If he was a regular embassy employee, he would have passed the first note along to the CIA chief in the embassy—there had to be one, he knew, an American rezident whose job it was to spy on the Soviet Union, just as Russians spied on everyone in the world. The big question was whether they were spying on him. Could he have been “doubled” by the Second Chief Directorate, whose reputation would frighten the devil in hell himself? Or could this ostensible American have been a Russian bearing a “false-flag”?
So, first of all, Oleg had to make damned sure he was dealing with the real thing.

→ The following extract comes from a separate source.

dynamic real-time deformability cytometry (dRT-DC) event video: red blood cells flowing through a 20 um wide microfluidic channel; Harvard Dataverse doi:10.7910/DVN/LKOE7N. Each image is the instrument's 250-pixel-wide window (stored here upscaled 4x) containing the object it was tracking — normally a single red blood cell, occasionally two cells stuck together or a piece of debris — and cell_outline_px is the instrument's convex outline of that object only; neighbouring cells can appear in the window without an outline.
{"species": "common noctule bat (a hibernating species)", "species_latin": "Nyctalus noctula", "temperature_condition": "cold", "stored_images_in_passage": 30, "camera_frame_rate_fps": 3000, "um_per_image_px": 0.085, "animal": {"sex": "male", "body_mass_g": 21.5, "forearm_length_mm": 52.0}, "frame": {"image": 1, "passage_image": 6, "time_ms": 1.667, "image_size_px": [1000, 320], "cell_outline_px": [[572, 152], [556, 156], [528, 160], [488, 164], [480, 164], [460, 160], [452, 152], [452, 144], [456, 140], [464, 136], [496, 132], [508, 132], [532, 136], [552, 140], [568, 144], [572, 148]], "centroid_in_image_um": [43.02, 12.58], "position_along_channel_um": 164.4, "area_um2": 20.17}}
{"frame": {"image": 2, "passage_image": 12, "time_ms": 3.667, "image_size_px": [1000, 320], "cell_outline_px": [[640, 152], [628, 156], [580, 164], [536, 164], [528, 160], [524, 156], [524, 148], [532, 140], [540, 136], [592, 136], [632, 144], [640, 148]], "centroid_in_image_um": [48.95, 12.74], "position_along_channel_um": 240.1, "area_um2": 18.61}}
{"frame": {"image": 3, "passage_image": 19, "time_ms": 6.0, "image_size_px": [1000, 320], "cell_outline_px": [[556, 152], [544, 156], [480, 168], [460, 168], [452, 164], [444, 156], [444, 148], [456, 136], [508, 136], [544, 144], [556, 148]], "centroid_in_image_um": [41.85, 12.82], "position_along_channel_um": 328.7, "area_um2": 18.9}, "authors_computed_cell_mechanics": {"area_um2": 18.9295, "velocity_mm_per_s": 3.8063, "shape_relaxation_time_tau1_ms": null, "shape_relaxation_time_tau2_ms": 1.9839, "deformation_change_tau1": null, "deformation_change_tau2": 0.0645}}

How to do that . . . ?
Then it came to him. Yes, he thought. That was something KGB could never bring off. That would ensure that he was dealing with someone able to do what he needed done. No one could fake that. In celebration, Zaitzev lit up another cigarette and went back into the morning dispatches from the Washington rezidentura.
IT WAS HARD to like Tony Prince. The New York Times correspondent in Moscow was well-regarded by the Russians, and, as far as Ed Foley was concerned, that spoke to a weakness in his character.
“So, how do you like the new job, Ed?” Prince asked.
“Still settling in. Dealing with the Russian press is kind of interesting. They’re predictable, but unpredictably so.”
“How can people be unpredictably predictable?” the Times correspondent inquired, with a crooked smile.
“Well, Tony, you know what they’re going to say, just not how they’re going to ask it.” And half of them are spooks or at least stringers, anyway, in case you haven’t noticed.
Prince affected a laugh. He felt himself to be the intellectual superior. Foley had failed as a general-beat reporter in New York, whereas Prince had parlayed his political savvy to one of the top jobs in American journalism. He had some good contacts in the Soviet government, and he cultivated them assiduously, frequently sympathizing with them over the boorish, nekulturniy behavior of the current regime in Washington, which he occasionally tried to explain to his Russian friends, often pointing out that he hadn’t voted for this damned actor, and neither had anyone in his New York office.
“Have you met the new guy, Alexandrov, yet?”
“No, but one of my contacts knows him, says he’s a reasonable sort, talks like he’s in favor of peaceful coexistence. More liberal than Suslov. I hear he’s pretty sick.”
“I’ve heard that, too, but I’m not sure what’s wrong with him.”